One hundred brave (or not so brave) Trojan Soldiers are trapped inside the infamous giant wooden horse, plotting their escape…. and you get to be one of them! This is the exciting premise for Fishing 4 Chips' new production at this year's festival - Burning down the Horse. The piece is primarily a light-hearted and silly romp most suited to the sensibilities of your typical fringe-goer looking for something a bit different. Overall it engages and entertains, although if you are looking for a truly immersive bit of theatre you may feel this leaves you feeling slightly short-changed.

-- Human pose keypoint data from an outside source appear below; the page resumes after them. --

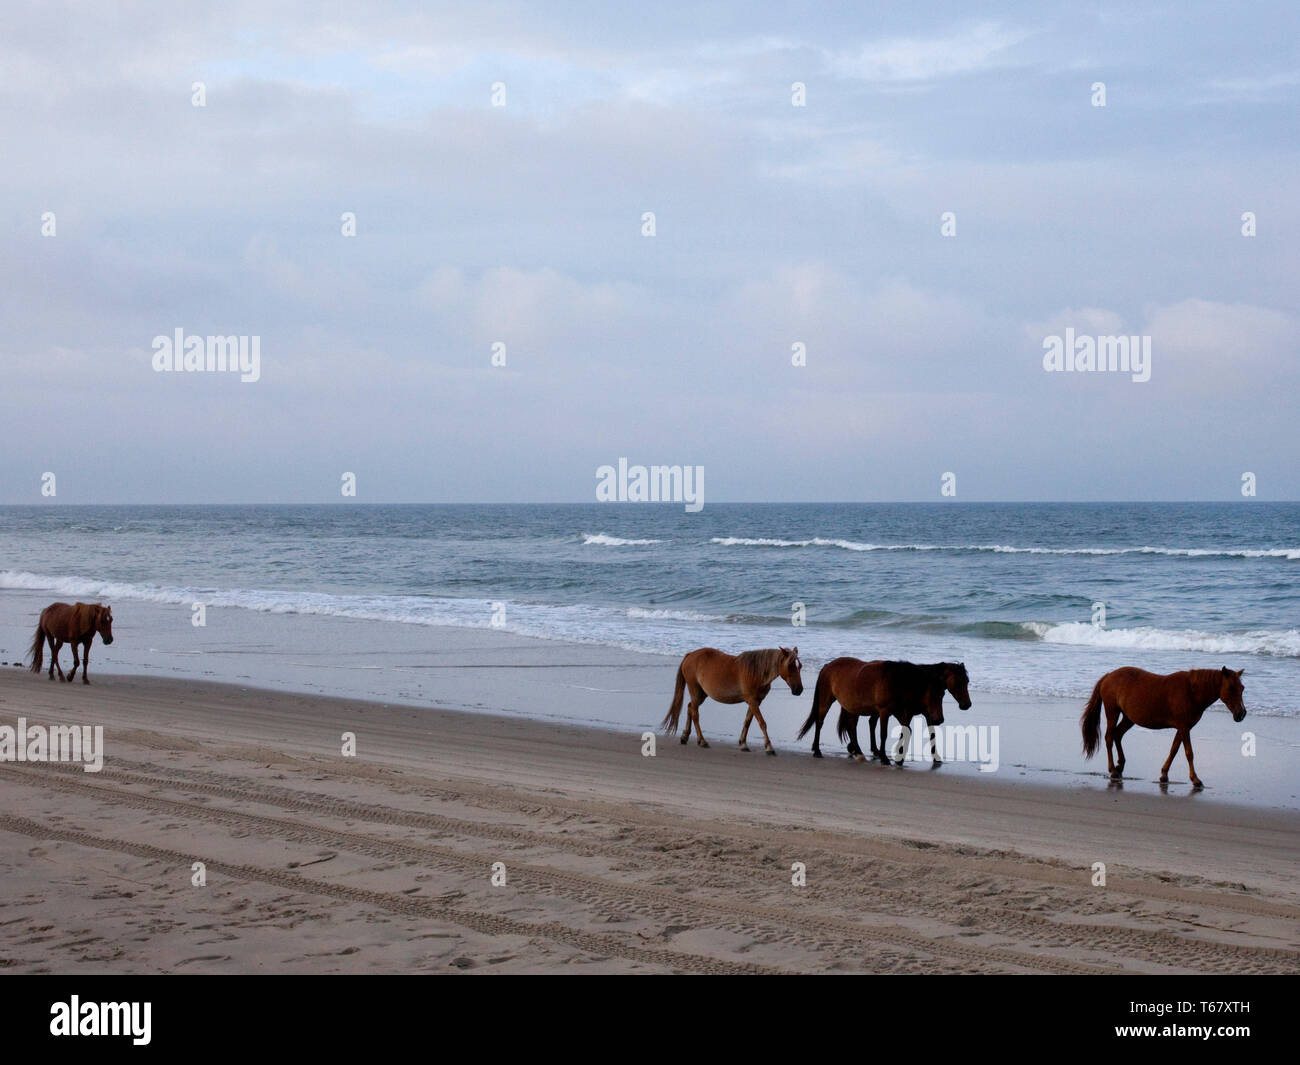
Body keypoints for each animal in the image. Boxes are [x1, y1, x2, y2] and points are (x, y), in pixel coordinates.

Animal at [660, 644, 800, 754]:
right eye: (790, 666)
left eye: (799, 666)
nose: (799, 689)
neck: (756, 672)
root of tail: (690, 655)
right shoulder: (752, 701)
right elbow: (762, 723)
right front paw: (769, 747)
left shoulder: (756, 702)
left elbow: (747, 721)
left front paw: (743, 744)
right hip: (695, 690)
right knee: (694, 713)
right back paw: (702, 741)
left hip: (701, 694)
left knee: (690, 707)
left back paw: (685, 737)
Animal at [795, 657, 972, 764]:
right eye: (959, 681)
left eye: (942, 694)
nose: (967, 705)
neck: (899, 682)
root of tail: (827, 666)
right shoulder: (887, 712)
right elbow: (884, 733)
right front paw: (886, 758)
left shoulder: (906, 713)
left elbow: (915, 732)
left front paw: (900, 757)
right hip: (827, 701)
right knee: (820, 722)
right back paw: (818, 750)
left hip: (852, 707)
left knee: (852, 727)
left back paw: (858, 751)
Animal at [1081, 665, 1242, 790]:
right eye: (1231, 687)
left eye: (1242, 688)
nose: (1241, 713)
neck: (1191, 692)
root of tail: (1108, 676)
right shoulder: (1184, 727)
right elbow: (1189, 753)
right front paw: (1196, 780)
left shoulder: (1183, 728)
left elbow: (1174, 750)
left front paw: (1164, 774)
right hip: (1112, 712)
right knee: (1109, 737)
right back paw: (1113, 770)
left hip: (1128, 718)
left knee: (1117, 735)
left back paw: (1120, 766)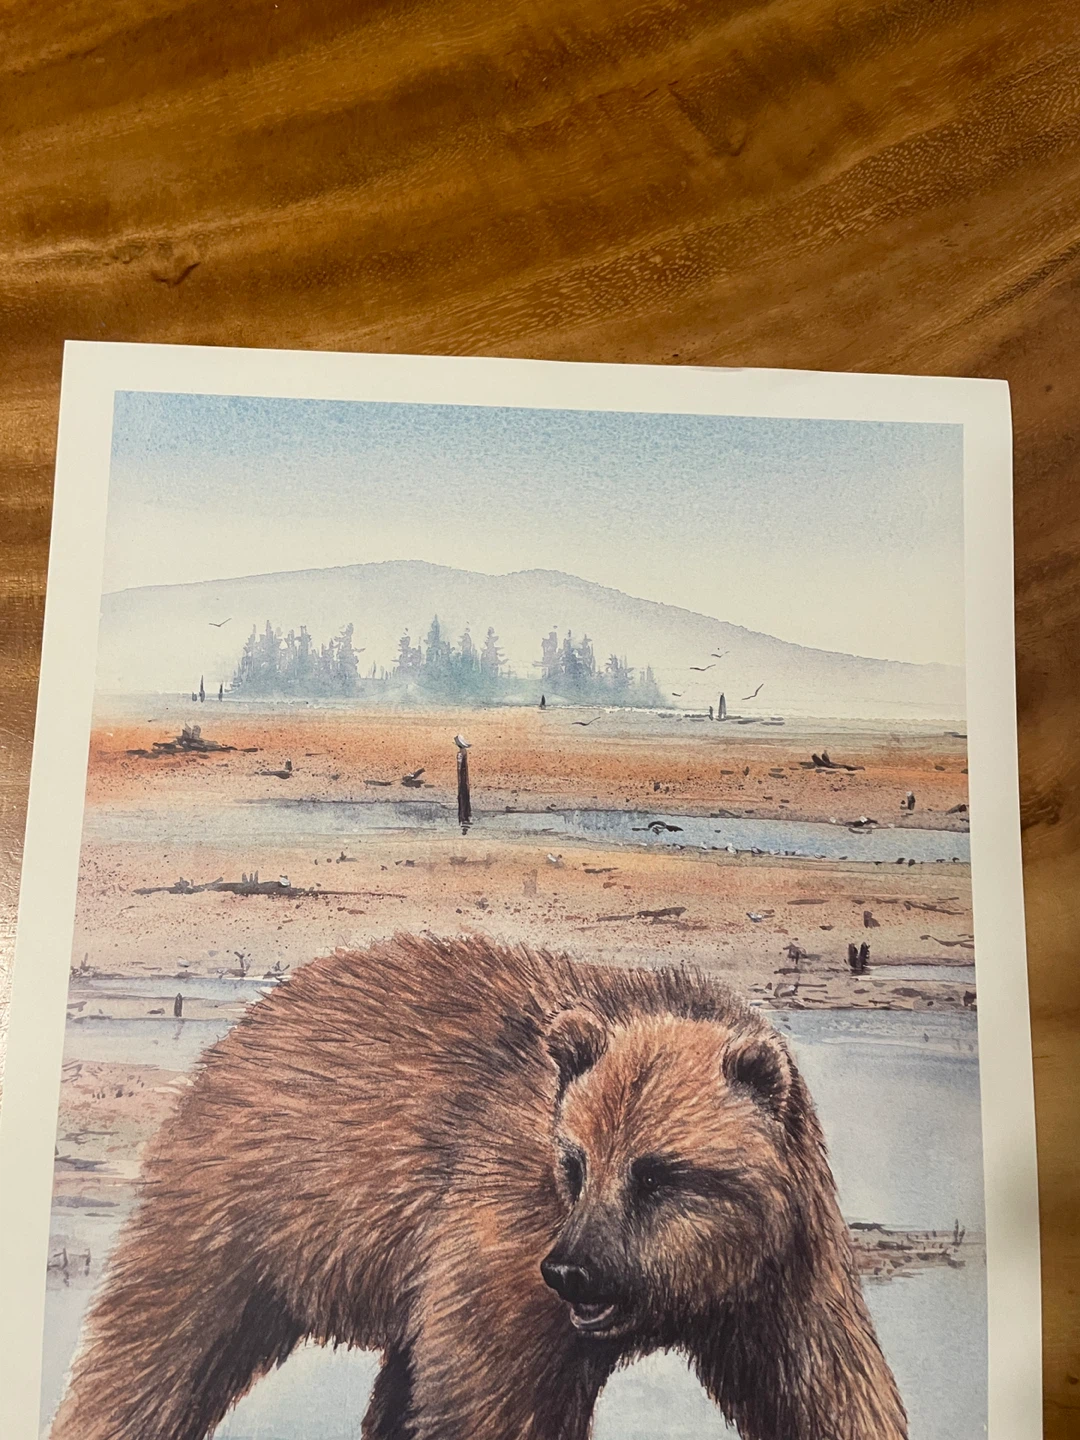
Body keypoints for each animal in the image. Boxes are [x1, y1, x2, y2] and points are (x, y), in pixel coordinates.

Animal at [51, 933, 907, 1440]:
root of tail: (251, 1021)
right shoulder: (505, 1229)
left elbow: (827, 1389)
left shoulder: (785, 1275)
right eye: (574, 1163)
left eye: (658, 1173)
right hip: (243, 1207)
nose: (572, 1270)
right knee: (156, 1348)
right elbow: (497, 1398)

delightful use of puns, witty references to classic Greek mythos
The cast are likeable, with consistently sound comic timing and a range of dynamic characters. In particular, Hannah Harquart is endlessly charismatic, leading the audience through the story with formidable charm and stage presence. The show's comedic element mainly surrounds the delightful use of puns, witty references to classic Greek mythos and exaggerated characterisation. This is generally very strong and makes for a fun experience, leaving the audience giggling throughout and smiling upon exit. It has an undeniable charm and it is easy to see the appeal of this ensemble.
The actors are for the most part positioned in and among the audience. This is the primary way in which the immersive experience is created. If you are lucky enough to be sat beside one of the actors seats then you will hear small quips and responses throughout directed at only you; beside this there are occasional moments of audience interaction, however this rarely goes beyond asking an audience member their name or reading a few words out. It felt at times that the script was too stringent to allow for any of the playfulness required for the highest quality audience work, or for the audiences' presence to have any real impact on the performance.
There is a political note running throughout in terms of the nature of power, particularly in relation to workers rights. This was predominantly delivered through the character of the carpenter. While this is admirable and provided some well needed depth to the work, it did at times create a sort of tonal dissonance. While the other characters were delivered as over-the-top caricatures, the carpenter was earnest and serious. His speeches felt jarring amongst the rest of the show. This message could perhaps have been delivered just as clearly through subtext to create a nuanced piece of comedy with a more consistent atmosphere.
There is good reason for the show to be a popular ticket this festival, it provides a unique setting and is ultimately pretty fun. The cast are good and the concept is sound. If you want to see a bit of horseplay in a play about a horse this could easily be the show for you.